While the majority of Thai restaurants boast some exotic (and usually highly priced) dishes, Tara Thai across the street more than makes up for all those uppity “Asian-fusion” slop-houses you see. Tucked amid the relatively quiet commercial block behind Pizza Hut on College Road, Tara Thai is a place where food is what it is. It’s a restaurant that doesn’t try to pretend to be anything more than a great place to eat. At Tara Thai you won’t find yourself paying for ten-foot-tall bronze statues of Buddha or some decadent waterfalls, but you will find a great place to grab lunch for cheap.
The first thing that you notice coming into Tara Thai are the usually empty tables, and esoteric wall furnishings, but looking past that you find a quaint little restaurant that is big on taste, variety, and a love of food. With one of the largest lunch menus in town, there’s no better place to spend six bucks, especially considering how close it is to campus.
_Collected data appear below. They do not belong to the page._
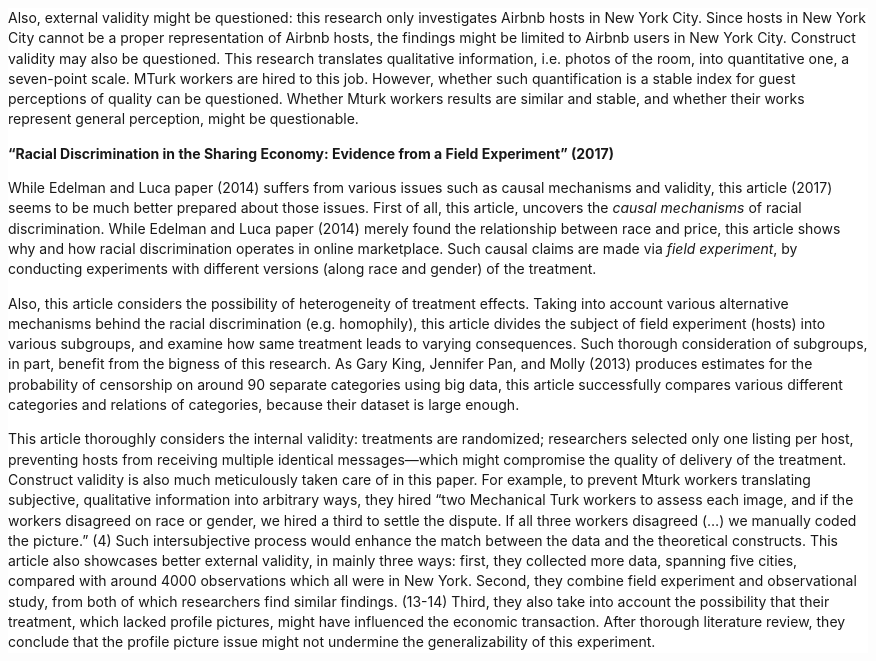 Also, external validity might be questioned: this research only
investigates Airbnb hosts in New York City. Since hosts in New York City
cannot be a proper representation of Airbnb hosts, the findings might be
limited to Airbnb users in New York City. Construct validity may also be
questioned. This research translates qualitative information, i.e.
photos of the room, into quantitative one, a seven-point scale. MTurk
workers are hired to this job. However, whether such quantification is a
stable index for guest perceptions of quality can be questioned. Whether
Mturk workers results are similar and stable, and whether their works
represent general perception, might be questionable.

**“Racial Discrimination in the Sharing Economy: Evidence from a Field
Experiment” (2017)**

While Edelman and Luca paper (2014) suffers from various issues such as
causal mechanisms and validity, this article (2017) seems to be much
better prepared about those issues. First of all, this article, uncovers
the *causal mechanisms* of racial discrimination. While Edelman and Luca
paper (2014) merely found the relationship between race and price, this
article shows why and how racial discrimination operates in online
marketplace. Such causal claims are made via *field experiment*, by
conducting experiments with different versions (along race and gender)
of the treatment.

Also, this article considers the possibility of heterogeneity of
treatment effects. Taking into account various alternative mechanisms
behind the racial discrimination (e.g. homophily), this article divides
the subject of field experiment (hosts) into various subgroups, and
examine how same treatment leads to varying consequences. Such thorough
consideration of subgroups, in part, benefit from the bigness of this
research. As Gary King, Jennifer Pan, and Molly (2013) produces
estimates for the probability of censorship on around 90 separate
categories using big data, this article successfully compares various
different categories and relations of categories, because their dataset
is large enough.

This article thoroughly considers the internal validity: treatments are
randomized; researchers selected only one listing per host, preventing
hosts from receiving multiple identical messages—which might compromise
the quality of delivery of the treatment. Construct validity is also
much meticulously taken care of in this paper. For example, to prevent
Mturk workers translating subjective, qualitative information into
arbitrary ways, they hired “two Mechanical Turk workers to assess each
image, and if the workers disagreed on race or gender, we hired a third
to settle the dispute. If all three workers disagreed (…) we manually
coded the picture.” (4) Such intersubjective process would enhance the
match between the data and the theoretical constructs. This article also
showcases better external validity, in mainly three ways: first, they
collected more data, spanning five cities, compared with around 4000
observations which all were in New York. Second, they combine field
experiment and observational study, from both of which researchers find
similar findings. (13-14) Third, they also take into account the
possibility that their treatment, which lacked profile pictures, might
have influenced the economic transaction. After thorough literature
review, they conclude that the profile picture issue might not undermine
the generalizability of this experiment.
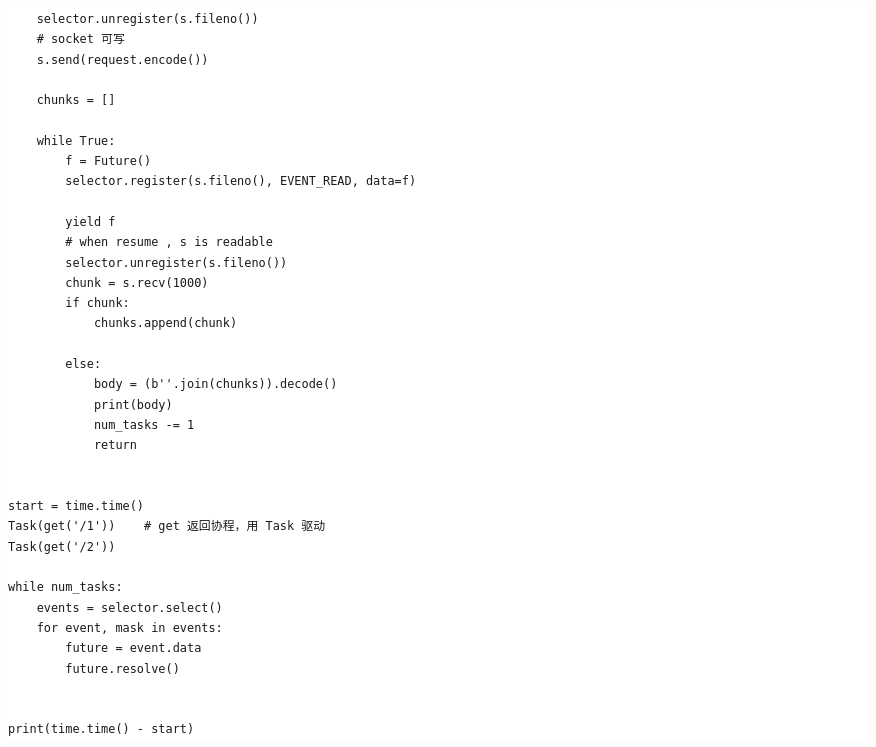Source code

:         selector.unregister(s.fileno())
        # socket 可写
        s.send(request.encode())

        chunks = []

        while True:
            f = Future()
            selector.register(s.fileno(), EVENT_READ, data=f)

            yield f
            # when resume , s is readable
            selector.unregister(s.fileno())
            chunk = s.recv(1000)
            if chunk:
                chunks.append(chunk)

            else:
                body = (b''.join(chunks)).decode()
                print(body)
                num_tasks -= 1
                return


    start = time.time()
    Task(get('/1'))    # get 返回协程，用 Task 驱动
    Task(get('/2'))

    while num_tasks:
        events = selector.select()
        for event, mask in events:
            future = event.data
            future.resolve()


    print(time.time() - start)

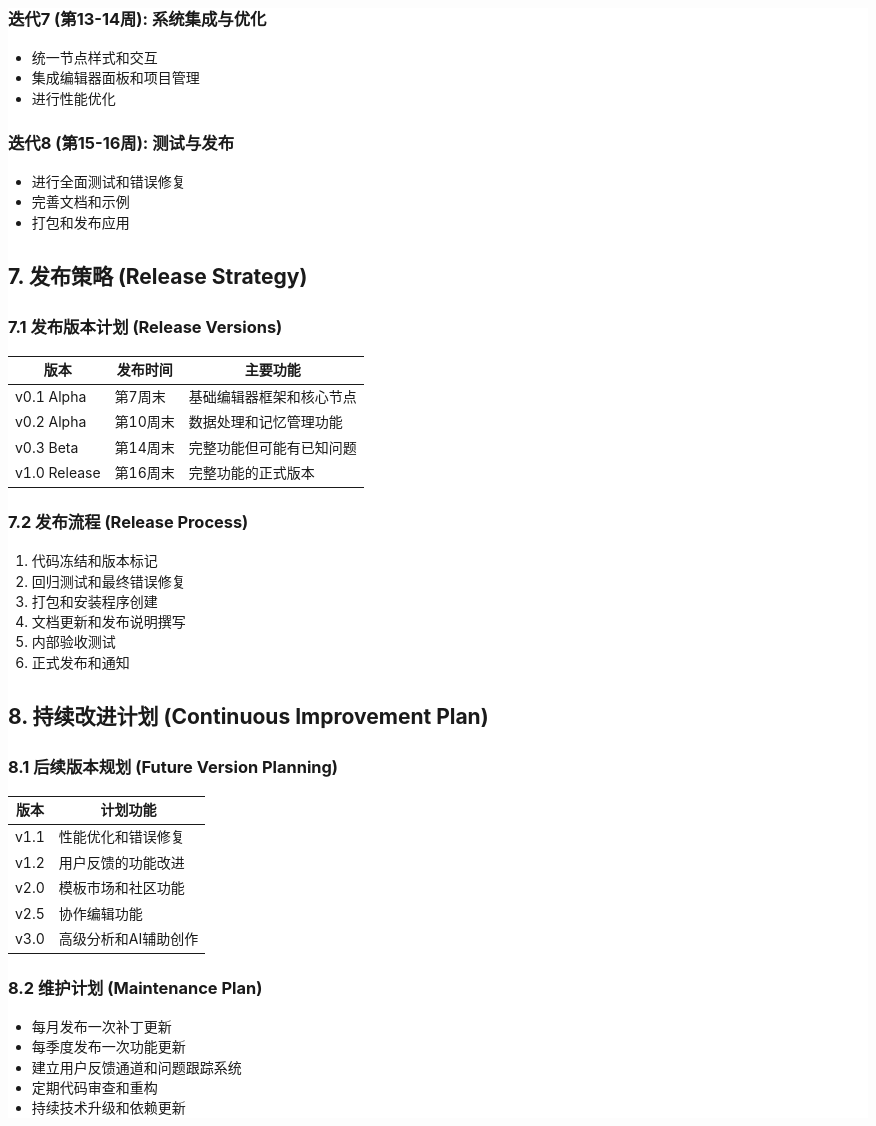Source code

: ### 迭代7 (第13-14周): 系统集成与优化
- 统一节点样式和交互
- 集成编辑器面板和项目管理
- 进行性能优化

### 迭代8 (第15-16周): 测试与发布
- 进行全面测试和错误修复
- 完善文档和示例
- 打包和发布应用

## 7. 发布策略 (Release Strategy)

### 7.1 发布版本计划 (Release Versions)

| 版本 | 发布时间 | 主要功能 |
|------|---------|---------|
| v0.1 Alpha | 第7周末 | 基础编辑器框架和核心节点 |
| v0.2 Alpha | 第10周末 | 数据处理和记忆管理功能 |
| v0.3 Beta | 第14周末 | 完整功能但可能有已知问题 |
| v1.0 Release | 第16周末 | 完整功能的正式版本 |

### 7.2 发布流程 (Release Process)

1. 代码冻结和版本标记
2. 回归测试和最终错误修复
3. 打包和安装程序创建
4. 文档更新和发布说明撰写
5. 内部验收测试
6. 正式发布和通知

## 8. 持续改进计划 (Continuous Improvement Plan)

### 8.1 后续版本规划 (Future Version Planning)

| 版本 | 计划功能 |
|------|---------|
| v1.1 | 性能优化和错误修复 |
| v1.2 | 用户反馈的功能改进 |
| v2.0 | 模板市场和社区功能 |
| v2.5 | 协作编辑功能 |
| v3.0 | 高级分析和AI辅助创作 |

### 8.2 维护计划 (Maintenance Plan)

- 每月发布一次补丁更新
- 每季度发布一次功能更新
- 建立用户反馈通道和问题跟踪系统
- 定期代码审查和重构
- 持续技术升级和依赖更新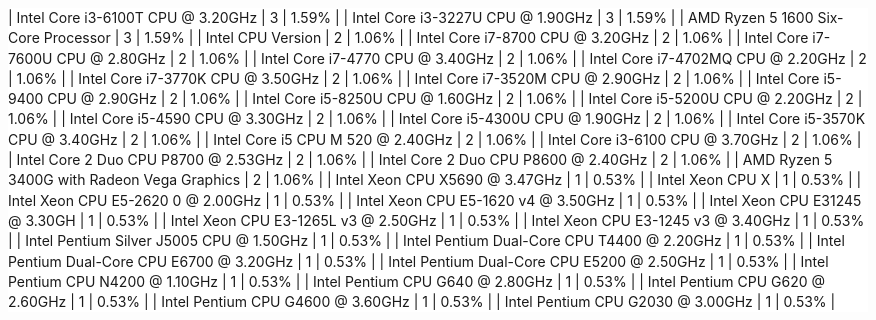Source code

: | Intel Core i3-6100T CPU @ 3.20GHz           | 3         | 1.59%   |
| Intel Core i3-3227U CPU @ 1.90GHz           | 3         | 1.59%   |
| AMD Ryzen 5 1600 Six-Core Processor         | 3         | 1.59%   |
| Intel CPU Version                           | 2         | 1.06%   |
| Intel Core i7-8700 CPU @ 3.20GHz            | 2         | 1.06%   |
| Intel Core i7-7600U CPU @ 2.80GHz           | 2         | 1.06%   |
| Intel Core i7-4770 CPU @ 3.40GHz            | 2         | 1.06%   |
| Intel Core i7-4702MQ CPU @ 2.20GHz          | 2         | 1.06%   |
| Intel Core i7-3770K CPU @ 3.50GHz           | 2         | 1.06%   |
| Intel Core i7-3520M CPU @ 2.90GHz           | 2         | 1.06%   |
| Intel Core i5-9400 CPU @ 2.90GHz            | 2         | 1.06%   |
| Intel Core i5-8250U CPU @ 1.60GHz           | 2         | 1.06%   |
| Intel Core i5-5200U CPU @ 2.20GHz           | 2         | 1.06%   |
| Intel Core i5-4590 CPU @ 3.30GHz            | 2         | 1.06%   |
| Intel Core i5-4300U CPU @ 1.90GHz           | 2         | 1.06%   |
| Intel Core i5-3570K CPU @ 3.40GHz           | 2         | 1.06%   |
| Intel Core i5 CPU M 520 @ 2.40GHz           | 2         | 1.06%   |
| Intel Core i3-6100 CPU @ 3.70GHz            | 2         | 1.06%   |
| Intel Core 2 Duo CPU P8700 @ 2.53GHz        | 2         | 1.06%   |
| Intel Core 2 Duo CPU P8600 @ 2.40GHz        | 2         | 1.06%   |
| AMD Ryzen 5 3400G with Radeon Vega Graphics | 2         | 1.06%   |
| Intel Xeon CPU X5690 @ 3.47GHz              | 1         | 0.53%   |
| Intel Xeon CPU X                            | 1         | 0.53%   |
| Intel Xeon CPU E5-2620 0 @ 2.00GHz          | 1         | 0.53%   |
| Intel Xeon CPU E5-1620 v4 @ 3.50GHz         | 1         | 0.53%   |
| Intel Xeon CPU E31245 @ 3.30GH              | 1         | 0.53%   |
| Intel Xeon CPU E3-1265L v3 @ 2.50GHz        | 1         | 0.53%   |
| Intel Xeon CPU E3-1245 v3 @ 3.40GHz         | 1         | 0.53%   |
| Intel Pentium Silver J5005 CPU @ 1.50GHz    | 1         | 0.53%   |
| Intel Pentium Dual-Core CPU T4400 @ 2.20GHz | 1         | 0.53%   |
| Intel Pentium Dual-Core CPU E6700 @ 3.20GHz | 1         | 0.53%   |
| Intel Pentium Dual-Core CPU E5200 @ 2.50GHz | 1         | 0.53%   |
| Intel Pentium CPU N4200 @ 1.10GHz           | 1         | 0.53%   |
| Intel Pentium CPU G640 @ 2.80GHz            | 1         | 0.53%   |
| Intel Pentium CPU G620 @ 2.60GHz            | 1         | 0.53%   |
| Intel Pentium CPU G4600 @ 3.60GHz           | 1         | 0.53%   |
| Intel Pentium CPU G2030 @ 3.00GHz           | 1         | 0.53%   |

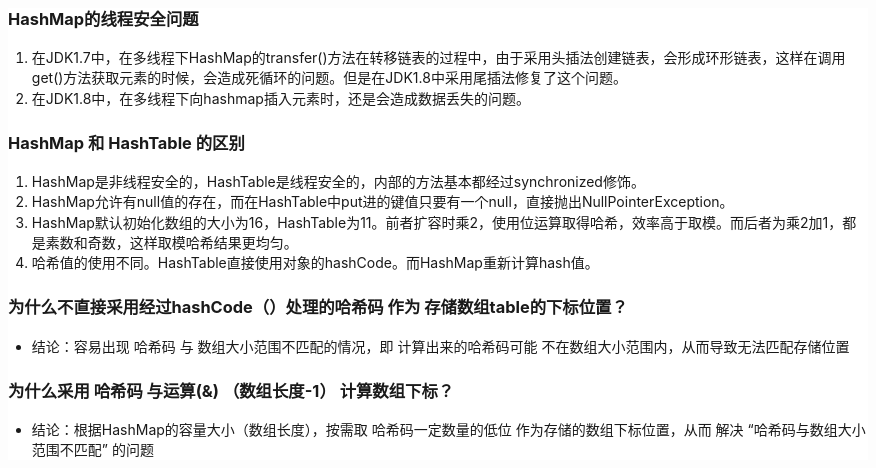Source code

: 
### HashMap的线程安全问题

1. 在JDK1.7中，在多线程下HashMap的transfer()方法在转移链表的过程中，由于采用头插法创建链表，会形成环形链表，这样在调用get()方法获取元素的时候，会造成死循环的问题。但是在JDK1.8中采用尾插法修复了这个问题。
2. 在JDK1.8中，在多线程下向hashmap插入元素时，还是会造成数据丢失的问题。

### HashMap 和 HashTable 的区别

1. HashMap是非线程安全的，HashTable是线程安全的，内部的方法基本都经过synchronized修饰。
2. HashMap允许有null值的存在，而在HashTable中put进的键值只要有一个null，直接抛出NullPointerException。
3. HashMap默认初始化数组的大小为16，HashTable为11。前者扩容时乘2，使用位运算取得哈希，效率高于取模。而后者为乘2加1，都是素数和奇数，这样取模哈希结果更均匀。
4. 哈希值的使用不同。HashTable直接使用对象的hashCode。而HashMap重新计算hash值。 

### 为什么不直接采用经过hashCode（）处理的哈希码 作为 存储数组table的下标位置？

- 结论：容易出现 哈希码 与 数组大小范围不匹配的情况，即 计算出来的哈希码可能 不在数组大小范围内，从而导致无法匹配存储位置

### 为什么采用 哈希码 与运算(&) （数组长度-1） 计算数组下标？

- 结论：根据HashMap的容量大小（数组长度），按需取 哈希码一定数量的低位 作为存储的数组下标位置，从而 解决 “哈希码与数组大小范围不匹配” 的问题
All I can say is that their Pad Thai is my savior concerning hangovers, break-ups, car accidents, and even debilitating sicknesses. Coming standard with a heap of chicken and possibly the best-made tofu I’ve ever stomached, Pad Thai is a hearty and flavorful standby, and one I never pass up. Tofu has never been a friend of mine, and while I’ve always heard its praise, I never believed in such hysteria over this uniquely textured and uncomfortable food. The golden brown morsels buried in the Pad Thai noodles looked a lot more like chicken than any tofu I’ve ever choked down, and from the first moment, I was hooked.
That was three years ago.
But about the food. In addition to the venerable Pad Thai, I would also suggest a rich dish of masamun curry with chicken and a bed of rice, staying true to Thailand’s love of spice without cooking your face off.
At Tara Thai, the food is never served without an appetizer of the day’s soup, and each dish also comes with a spring roll. That is to say, the portions are right on the money, and for only $5.95 a plate, with shrimp or duck an extra two bucks, that is a deal one could hardly pass up.
Once, last Thanksgiving, every dish had turkey in it, and there was really nothing to say to the servers to keep the feathered fiend out of my Pad Thai. That being said, turkey Pad Thai is certainly an eclectic, and totally American, twist to the traditional and ubiquitous Thai dish. It is precisely this intrepid combination that represents what food means at Tara Thai, and while I may be venturing out on a limb, food there is an adventure, one that should be taken in with plenty of good drinks, and a heaping dash of spirituality. Despite how tucked away Tara Thai is, this little Asian oasis is unique in its style and approach to good eating, one that is at once refreshing and gastronomically delightful. And as Quaker Village begins to sound its death-knell, places like Tara Thai are fast becoming the bastions of homegrown goodness.
Places like this depend on student patronage, enhancing our little suburb of Greensboro far more than any store at Friendly Center ever could.